Jesus turned his public humiliation into solidarity
He turned it into love and care for humiliated others.
I picked up Stephen Nissenbaum’s The Battle for Christmas a few months ago to read some Christmas history. I found one section in the book pretty disturbing. It describes a late 19th-century activity in which well-to-do New Yorkers paid admission to watch the city’s poor people eat. These immense public dinners were held at the old Madison Square Garden during the holiday season, with more than 20,000 in attendance. Billed as gala events, the dinners featured galleries and boxes filled with prosperous, well-fed people eager to gawk at hungry children eating.
These public spectacles reeked of exploitation, of humiliation elevated to a spectator sport. An 1899 New York Times article with the headline “The Rich Saw Them Feast” told of “pilgrims from the illimitable abodes of poverty and wretchedness” waiting to enter Madison Square Garden for a meal while all paying spectators were seated—“men in high hats, women in costly wraps . . . many who had come in carriages and were gorgeously gowned and wore many diamonds.” As if to keep the rich from mingling too closely with the poor, gifts for the children were dangled from ropes and lowered by pulley systems attached to the roof.
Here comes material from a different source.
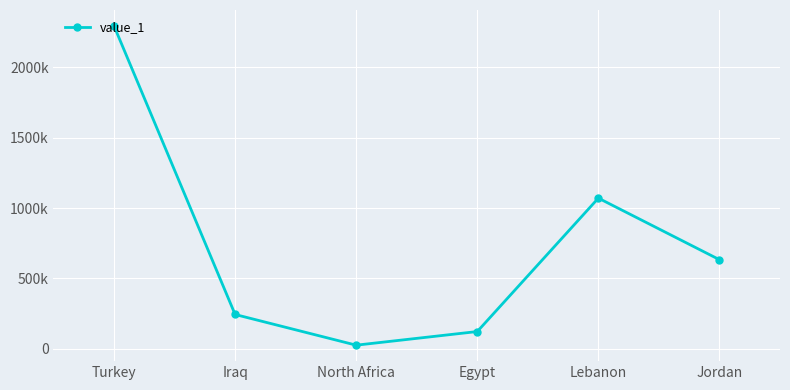

Which has a higher value, Turkey or Jordan?

Turkey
Two decades into the 21st century, we might suppose that humiliation as sport and public spectacle is long out of vogue. Not so, of course. Contemporary examples abound. A couple in Volusia County, Florida, recently forced their preteen son to stand at an intersection and hold a sign reading, “I am a bully. Honk if you hate bullies.” During a hockey game’s intermission in Sioux Falls, South Dakota, last December, ten public school teachers got on their hands and knees at center ice to scoop up $1 bills from a $5,000 pile of cash. As much money as they could hastily stuff into their pockets and shirts became theirs for buying classroom supplies. The dystopian Dash for Cash event, complete with cheering fans, carried particular irony in a state that ranks near the bottom nationally for spending on education.
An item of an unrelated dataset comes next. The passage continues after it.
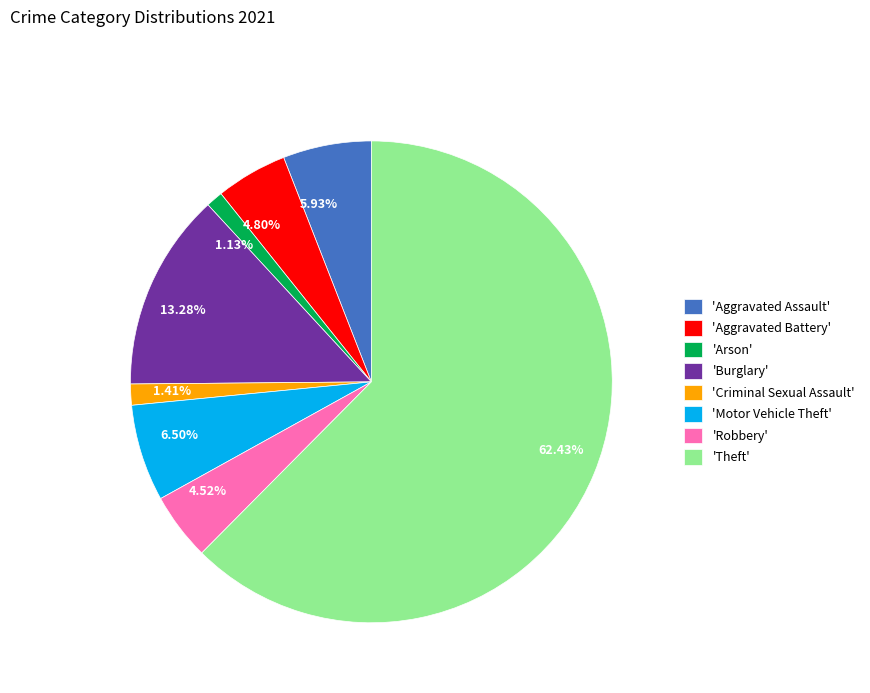

To the nearest percent, what is the difference between the largest and smallest slice percentages?

61%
Suffering abasement at the hands of others and then having that derision reach spectator-sport status is something with which Jesus was well familiar. That crowds publicly mocked, taunted, and ridiculed him is central to the biblical narrative. What he did with this humiliation is fascinating. Jesus “let things be done to him,” Henri Nouwen once wrote when defining the word passion. Jesus did this for the sake of turning this humiliation into love and care for humiliated others. As people cast lots or threw dice for his clothing—an uncommonly explicit example of humiliation as sport—he assumed the mockery unto himself in such a way that others could witness his total absence of self-importance and, in the end, encounter his deepest self.
Richard Rohr writes of “hav[ing] prayed for years for one good humiliation a day” and then carefully watching his reaction to each humiliation. He wasn’t praying for others to bring insult and ridicule upon him so that they could spectate with glee. He was looking instead for a daily opportunity to crush any ego-inflating or idealized self-image that he had of himself. Rohr’s effort to resituate humiliation from public spectacle to inner purpose may resemble, in a small way, what Jesus managed to exhibit so selflessly.
A version of this article appears in the print edition under the title “From spectacle to solidarity.”